Risalah Mujahidin – DAISY (Ad-Daulah al-Islamiyyah fie al-Iraq wa Syam) yang kemudian lebih mendunia dengan nama ISIS (Islamic State in Iraq and al-Sham), yang dideklarasikan oleh Abu Bakar al-Baghdadi pada tanggal 9 April 2013, merupakan negara baru, sekalipun tak satu pun negara di dunia ini yang mengakuinya sebagai negara yang berdaulat. Dalam sebuah rekaman suara yang disiarkan pada Ahad, 29 Juni 2014, milisi bersenjata pimpinan Abu Bakar al-Baghdadi itu menyatakan, berdirinya khilafah dan menjadi pemimpin bagi umat Muslim di seluruh dunia, seperti diberitakan Al-Jazeera, Senin, 30 Juni 2014.

Dalam siaran tersebut, Baghdadi mengumumkan, bahwa ISIS saat ini telah menjadi sebuah Negara Islam, yang batas wilayahnya diklaim meliputi sepanjang garis lurus Provinsi Diyala, Irak, hingga Provinsi Aleppo, Suriah.

“Dewan Syura Negara Islam telah bertemu dan membicarakan masalah khilafah. Negara Islam memutuskan membentuk khilafah Islam dan menunjuk seorang khalifah untuk negara-negara Islam,” ucap juru bicara ISIS, Abu Mohammad al-Adnani.

Kendati secara de jure belum mendapat pengakuan negara-negara lain, tapi klaim setahun lalu, tepatnya Maret 2014, ISIS telah menguasai wilayah seluas 400.000 km2 yang ada di wilayah Irak dan Suriah. Klaim itu menggambarkan wilayah kekuasaannya lebih luas dari beberapa negara Arab seperti Qatar, Emirat Arab, Bahrain, Yaman, dan Lebanon.

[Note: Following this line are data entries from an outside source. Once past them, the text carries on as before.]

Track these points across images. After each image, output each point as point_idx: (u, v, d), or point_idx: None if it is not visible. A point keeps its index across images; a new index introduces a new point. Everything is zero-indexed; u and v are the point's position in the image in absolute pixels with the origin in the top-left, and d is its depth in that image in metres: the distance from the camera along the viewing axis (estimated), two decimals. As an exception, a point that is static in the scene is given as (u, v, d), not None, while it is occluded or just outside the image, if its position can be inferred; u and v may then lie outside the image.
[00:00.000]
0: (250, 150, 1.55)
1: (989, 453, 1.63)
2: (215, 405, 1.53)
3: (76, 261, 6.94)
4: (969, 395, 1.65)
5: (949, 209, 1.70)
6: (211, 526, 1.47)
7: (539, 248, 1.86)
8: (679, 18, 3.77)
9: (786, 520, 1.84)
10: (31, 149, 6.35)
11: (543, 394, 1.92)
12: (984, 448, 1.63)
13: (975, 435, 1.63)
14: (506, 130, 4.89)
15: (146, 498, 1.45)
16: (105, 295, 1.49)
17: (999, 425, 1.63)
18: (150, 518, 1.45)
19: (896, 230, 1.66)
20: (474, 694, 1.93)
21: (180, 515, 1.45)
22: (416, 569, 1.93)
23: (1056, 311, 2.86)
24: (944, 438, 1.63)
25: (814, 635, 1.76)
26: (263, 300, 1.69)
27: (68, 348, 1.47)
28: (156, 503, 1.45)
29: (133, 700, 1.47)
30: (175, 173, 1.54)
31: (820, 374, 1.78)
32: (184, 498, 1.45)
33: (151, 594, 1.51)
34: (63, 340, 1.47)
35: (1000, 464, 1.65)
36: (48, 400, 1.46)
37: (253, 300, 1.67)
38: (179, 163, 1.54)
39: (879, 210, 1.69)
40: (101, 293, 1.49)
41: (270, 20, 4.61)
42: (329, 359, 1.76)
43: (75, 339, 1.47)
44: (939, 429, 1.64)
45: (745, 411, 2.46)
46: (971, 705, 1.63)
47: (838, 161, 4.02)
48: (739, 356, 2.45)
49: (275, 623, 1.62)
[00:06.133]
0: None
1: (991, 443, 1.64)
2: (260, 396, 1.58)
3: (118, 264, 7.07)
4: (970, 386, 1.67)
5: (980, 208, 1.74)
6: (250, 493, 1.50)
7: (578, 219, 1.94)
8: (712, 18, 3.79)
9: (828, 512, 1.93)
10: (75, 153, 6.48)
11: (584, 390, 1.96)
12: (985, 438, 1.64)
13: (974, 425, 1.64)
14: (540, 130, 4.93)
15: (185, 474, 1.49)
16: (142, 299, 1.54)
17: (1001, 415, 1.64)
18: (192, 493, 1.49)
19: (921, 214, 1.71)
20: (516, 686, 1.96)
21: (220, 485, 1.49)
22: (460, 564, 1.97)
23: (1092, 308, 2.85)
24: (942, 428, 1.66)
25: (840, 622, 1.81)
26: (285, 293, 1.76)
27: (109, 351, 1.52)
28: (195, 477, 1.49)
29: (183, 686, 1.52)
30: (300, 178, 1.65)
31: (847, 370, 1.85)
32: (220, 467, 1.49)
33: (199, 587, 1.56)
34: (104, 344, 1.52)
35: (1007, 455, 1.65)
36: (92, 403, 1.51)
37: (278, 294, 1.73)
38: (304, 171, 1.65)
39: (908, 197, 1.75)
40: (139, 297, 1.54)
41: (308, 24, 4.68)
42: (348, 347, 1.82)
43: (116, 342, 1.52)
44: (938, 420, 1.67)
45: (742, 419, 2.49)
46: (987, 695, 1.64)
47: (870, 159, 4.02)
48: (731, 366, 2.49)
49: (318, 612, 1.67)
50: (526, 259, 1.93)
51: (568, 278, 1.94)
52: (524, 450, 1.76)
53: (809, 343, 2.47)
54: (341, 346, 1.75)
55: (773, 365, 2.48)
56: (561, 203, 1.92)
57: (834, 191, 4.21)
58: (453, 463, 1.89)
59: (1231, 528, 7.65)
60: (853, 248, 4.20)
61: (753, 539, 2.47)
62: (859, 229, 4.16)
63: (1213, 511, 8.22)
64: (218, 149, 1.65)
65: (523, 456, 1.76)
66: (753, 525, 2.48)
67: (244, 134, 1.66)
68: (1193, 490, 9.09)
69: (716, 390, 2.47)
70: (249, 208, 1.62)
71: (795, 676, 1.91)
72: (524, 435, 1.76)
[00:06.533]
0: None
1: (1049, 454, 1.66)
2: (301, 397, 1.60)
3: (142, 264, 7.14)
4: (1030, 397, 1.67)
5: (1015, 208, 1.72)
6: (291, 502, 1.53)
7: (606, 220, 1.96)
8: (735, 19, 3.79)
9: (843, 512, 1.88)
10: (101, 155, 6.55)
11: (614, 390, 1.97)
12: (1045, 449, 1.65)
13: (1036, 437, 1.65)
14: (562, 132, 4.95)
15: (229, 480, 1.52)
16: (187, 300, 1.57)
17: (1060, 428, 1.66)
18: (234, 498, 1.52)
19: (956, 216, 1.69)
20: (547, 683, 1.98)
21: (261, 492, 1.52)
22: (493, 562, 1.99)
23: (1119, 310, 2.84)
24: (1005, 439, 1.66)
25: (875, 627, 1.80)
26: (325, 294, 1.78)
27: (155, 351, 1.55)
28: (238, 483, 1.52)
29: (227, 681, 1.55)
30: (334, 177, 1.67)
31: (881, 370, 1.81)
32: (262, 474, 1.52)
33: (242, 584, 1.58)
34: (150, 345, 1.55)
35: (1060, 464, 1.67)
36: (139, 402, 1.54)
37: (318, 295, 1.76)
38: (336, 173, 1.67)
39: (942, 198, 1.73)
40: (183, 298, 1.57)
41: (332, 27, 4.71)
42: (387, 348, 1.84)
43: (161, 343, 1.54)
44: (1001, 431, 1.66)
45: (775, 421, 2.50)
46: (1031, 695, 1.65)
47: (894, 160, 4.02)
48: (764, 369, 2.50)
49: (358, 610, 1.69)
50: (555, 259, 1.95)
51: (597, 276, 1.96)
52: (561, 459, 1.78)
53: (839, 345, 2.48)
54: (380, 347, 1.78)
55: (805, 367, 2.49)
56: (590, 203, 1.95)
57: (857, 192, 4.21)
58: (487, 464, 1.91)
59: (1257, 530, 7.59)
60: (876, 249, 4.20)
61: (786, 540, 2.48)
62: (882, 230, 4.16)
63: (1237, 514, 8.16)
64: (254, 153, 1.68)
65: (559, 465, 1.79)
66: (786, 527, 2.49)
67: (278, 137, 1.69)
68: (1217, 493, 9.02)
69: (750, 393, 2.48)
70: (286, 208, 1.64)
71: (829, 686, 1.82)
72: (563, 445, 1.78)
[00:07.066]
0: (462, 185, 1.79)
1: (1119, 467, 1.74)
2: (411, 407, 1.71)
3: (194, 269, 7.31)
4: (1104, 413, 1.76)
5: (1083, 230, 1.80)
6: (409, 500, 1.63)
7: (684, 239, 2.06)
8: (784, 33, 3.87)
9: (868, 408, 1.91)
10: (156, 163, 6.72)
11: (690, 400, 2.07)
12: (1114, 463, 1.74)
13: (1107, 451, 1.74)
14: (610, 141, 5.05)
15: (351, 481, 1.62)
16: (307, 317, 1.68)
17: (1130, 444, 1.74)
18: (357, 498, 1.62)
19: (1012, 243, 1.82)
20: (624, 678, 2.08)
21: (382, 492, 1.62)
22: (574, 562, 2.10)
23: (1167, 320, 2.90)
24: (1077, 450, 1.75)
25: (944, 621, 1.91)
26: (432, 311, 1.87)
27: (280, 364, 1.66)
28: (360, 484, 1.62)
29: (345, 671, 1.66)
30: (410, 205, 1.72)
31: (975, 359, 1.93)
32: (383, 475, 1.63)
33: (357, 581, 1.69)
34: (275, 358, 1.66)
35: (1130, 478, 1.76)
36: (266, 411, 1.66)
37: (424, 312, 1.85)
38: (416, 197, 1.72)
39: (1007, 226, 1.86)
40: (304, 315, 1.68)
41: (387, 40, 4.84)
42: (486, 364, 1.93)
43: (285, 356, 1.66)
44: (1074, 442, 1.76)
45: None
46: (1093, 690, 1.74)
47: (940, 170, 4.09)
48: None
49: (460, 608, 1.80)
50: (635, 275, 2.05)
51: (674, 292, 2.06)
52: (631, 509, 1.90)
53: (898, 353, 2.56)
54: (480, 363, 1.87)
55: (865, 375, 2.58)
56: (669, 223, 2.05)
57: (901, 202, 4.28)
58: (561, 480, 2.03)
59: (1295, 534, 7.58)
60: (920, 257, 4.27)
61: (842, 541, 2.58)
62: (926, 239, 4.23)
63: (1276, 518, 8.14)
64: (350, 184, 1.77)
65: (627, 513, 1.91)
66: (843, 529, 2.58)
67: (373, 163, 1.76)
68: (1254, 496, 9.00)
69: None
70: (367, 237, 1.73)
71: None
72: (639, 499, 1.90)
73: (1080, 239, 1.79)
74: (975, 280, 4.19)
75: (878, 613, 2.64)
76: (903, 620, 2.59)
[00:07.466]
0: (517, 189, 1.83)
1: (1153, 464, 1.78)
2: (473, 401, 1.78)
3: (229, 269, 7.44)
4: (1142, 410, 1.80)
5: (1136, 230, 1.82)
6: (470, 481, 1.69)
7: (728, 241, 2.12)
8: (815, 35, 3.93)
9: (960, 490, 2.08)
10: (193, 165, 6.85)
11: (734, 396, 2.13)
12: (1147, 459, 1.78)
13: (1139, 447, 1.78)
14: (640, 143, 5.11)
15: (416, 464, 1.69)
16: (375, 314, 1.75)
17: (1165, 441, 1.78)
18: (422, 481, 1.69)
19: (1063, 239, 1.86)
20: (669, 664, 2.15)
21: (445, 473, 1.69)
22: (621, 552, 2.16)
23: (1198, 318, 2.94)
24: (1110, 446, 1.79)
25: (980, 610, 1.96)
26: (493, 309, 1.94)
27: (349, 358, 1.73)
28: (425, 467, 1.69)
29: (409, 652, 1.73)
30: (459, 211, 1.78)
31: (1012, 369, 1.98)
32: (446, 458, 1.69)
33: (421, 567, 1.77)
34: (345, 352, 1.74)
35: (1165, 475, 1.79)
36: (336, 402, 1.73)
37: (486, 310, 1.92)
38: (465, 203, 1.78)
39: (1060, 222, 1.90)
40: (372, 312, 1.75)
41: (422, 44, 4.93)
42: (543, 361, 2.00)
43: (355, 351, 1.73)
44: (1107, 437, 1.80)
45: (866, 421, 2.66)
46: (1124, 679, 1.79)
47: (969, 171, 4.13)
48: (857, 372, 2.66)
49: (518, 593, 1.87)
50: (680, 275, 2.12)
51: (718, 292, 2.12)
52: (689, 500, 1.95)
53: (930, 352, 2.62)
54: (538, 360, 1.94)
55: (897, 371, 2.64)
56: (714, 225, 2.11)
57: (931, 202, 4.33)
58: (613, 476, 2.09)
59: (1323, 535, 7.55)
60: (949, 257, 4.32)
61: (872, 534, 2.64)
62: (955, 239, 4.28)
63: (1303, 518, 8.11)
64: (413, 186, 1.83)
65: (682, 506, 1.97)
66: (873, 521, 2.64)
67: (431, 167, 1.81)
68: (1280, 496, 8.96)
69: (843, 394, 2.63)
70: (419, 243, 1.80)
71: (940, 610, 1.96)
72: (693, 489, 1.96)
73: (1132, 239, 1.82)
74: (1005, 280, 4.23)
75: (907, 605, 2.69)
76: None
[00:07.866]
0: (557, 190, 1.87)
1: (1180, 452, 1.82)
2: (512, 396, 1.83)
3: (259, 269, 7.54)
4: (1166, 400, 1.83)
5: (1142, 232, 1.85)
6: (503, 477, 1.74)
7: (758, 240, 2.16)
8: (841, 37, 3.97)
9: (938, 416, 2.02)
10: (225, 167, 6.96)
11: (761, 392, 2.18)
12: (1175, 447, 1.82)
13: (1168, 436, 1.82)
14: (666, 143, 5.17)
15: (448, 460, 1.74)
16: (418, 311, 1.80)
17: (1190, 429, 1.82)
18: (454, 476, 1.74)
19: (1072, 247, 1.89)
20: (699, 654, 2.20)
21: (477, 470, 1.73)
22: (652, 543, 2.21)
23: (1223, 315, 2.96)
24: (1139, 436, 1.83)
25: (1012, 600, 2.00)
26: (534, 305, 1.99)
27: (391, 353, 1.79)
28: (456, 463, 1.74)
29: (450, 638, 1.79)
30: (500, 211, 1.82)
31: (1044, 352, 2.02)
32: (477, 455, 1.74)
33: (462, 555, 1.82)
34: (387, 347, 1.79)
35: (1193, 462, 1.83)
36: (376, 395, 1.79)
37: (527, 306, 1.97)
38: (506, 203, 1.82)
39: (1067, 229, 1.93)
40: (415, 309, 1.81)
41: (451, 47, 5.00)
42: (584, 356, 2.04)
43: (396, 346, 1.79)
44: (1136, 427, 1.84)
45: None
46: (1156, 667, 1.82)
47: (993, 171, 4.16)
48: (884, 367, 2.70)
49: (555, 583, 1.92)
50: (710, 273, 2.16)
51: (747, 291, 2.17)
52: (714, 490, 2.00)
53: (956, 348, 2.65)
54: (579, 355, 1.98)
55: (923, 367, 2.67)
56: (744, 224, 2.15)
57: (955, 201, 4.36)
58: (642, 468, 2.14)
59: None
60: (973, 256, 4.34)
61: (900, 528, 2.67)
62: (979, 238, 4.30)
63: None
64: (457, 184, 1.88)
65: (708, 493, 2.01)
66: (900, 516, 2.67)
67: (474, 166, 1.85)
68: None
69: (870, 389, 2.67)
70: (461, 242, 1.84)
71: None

Eksistensi ISIS sebenarnya memiliki kaitan erat dengan gerakan jihad global, yang menghimpun berbagai unsur berbeda untuk bertempur di Irak dan Suriah melawan rezim penguasa Bashar Assad. Di medan tempur, mereka terbagi-bagi di bawah sejumlah front perlawanan. Dengan kondisi tersebut, dimunculkanlah nama organisasi yang menyebut dirinya “Ad-Daulah Al-Islamiyah” (Islamic State). Nama itu, ternyata memiliki kekuatan magnet spiritual yang sangat kuat, sehingga mampu memikat banyak pasukan dari berbagai daerah di medan perang untuk menyatakan kesetiaannya di bawah organisasi payung yang besar.

Al-Jazeera memberitakan, mayoritas pasukan organisasi Daulah Islamiyah ada di Suriah. Pasukan itu terdiri dari orang-orang Suriah, namun mayoritas personil pasukan datang dari luar Suriah yang sebelumnya memiliki pengalaman perang di Irak, Chechnya, Afghanistan dan berbagai medan tempur lainnya. Sebaliknya di Irak, mayoritas pasukan Daulah Islamiyah adalah orang-orang Irak sendiri. ISIS mengklaim memiliki pejuang dari Inggris, Prancis, Jerman, dan negara Eropa lainnya, seperti AS, dunia Arab dan negara Kaukakus.

Propaganda ISIS

Magnet spiritual ISIS bahkan mampu menembus tembok penjara di berbagai negara. Contohnya, sekelompok narapidana terorisme di penjara Nusakambangan, Cilacap, Jawa Tengah, ditengarai pernah mendeklarasikan kesetiaannya pada Khalifah Al-Baghdadi. Bahkan di beberapa daerah, juga diisukan adanya kelompok yang melakukan baiat kepada Baghdadi, tidak peduli kejahatan yang dilakukan ISIS dan di mana pun dia berada. Yang penting, kata mereka, ada tokoh yang menyuarakan Negara Islam dan telah membuktikan keberhasilan langkah militernya untuk menguasai sebuah negara.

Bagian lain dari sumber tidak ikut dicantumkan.